What is being asked
Extract all lines that hold "text" from the records below.

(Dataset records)
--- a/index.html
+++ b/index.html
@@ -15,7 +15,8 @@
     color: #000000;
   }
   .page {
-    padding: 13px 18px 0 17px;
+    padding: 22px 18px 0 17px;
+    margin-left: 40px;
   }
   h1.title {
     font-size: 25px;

==

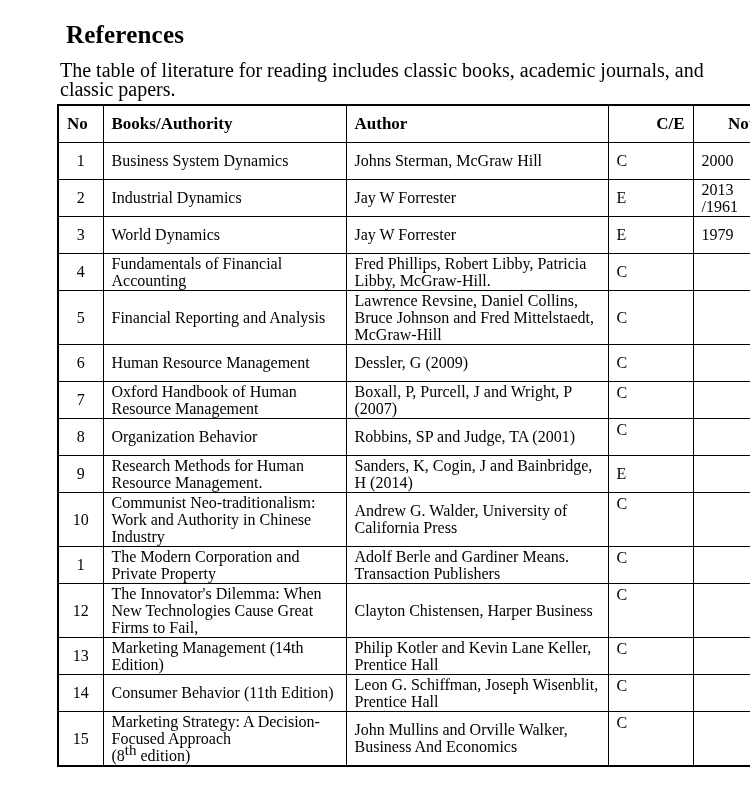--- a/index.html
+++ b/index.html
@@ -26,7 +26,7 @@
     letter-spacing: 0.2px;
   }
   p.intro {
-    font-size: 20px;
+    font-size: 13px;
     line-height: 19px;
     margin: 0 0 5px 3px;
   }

...

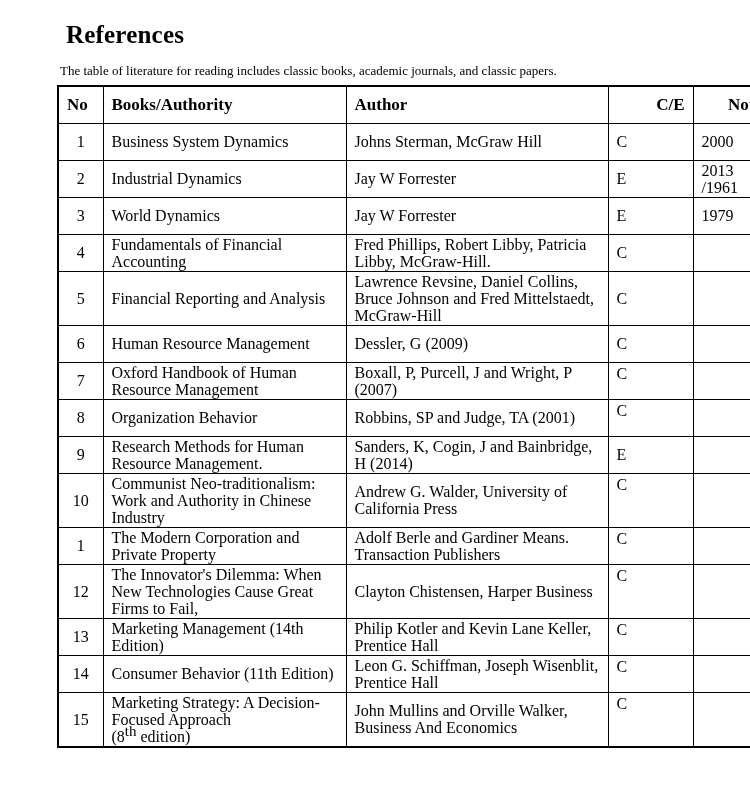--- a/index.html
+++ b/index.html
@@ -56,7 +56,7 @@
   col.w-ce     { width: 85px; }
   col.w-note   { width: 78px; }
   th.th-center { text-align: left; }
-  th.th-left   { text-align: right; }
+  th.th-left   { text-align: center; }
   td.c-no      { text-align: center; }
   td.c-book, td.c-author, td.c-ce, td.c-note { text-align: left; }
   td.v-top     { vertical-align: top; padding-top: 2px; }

Answer box
   th.th-center { text-align: left; }
-  th.th-left   { text-align: right; }
+  th.th-left   { text-align: center; }
   td.c-no      { text-align: center; }
   td.c-book, td.c-author, td.c-ce, td.c-note { text-align: left; }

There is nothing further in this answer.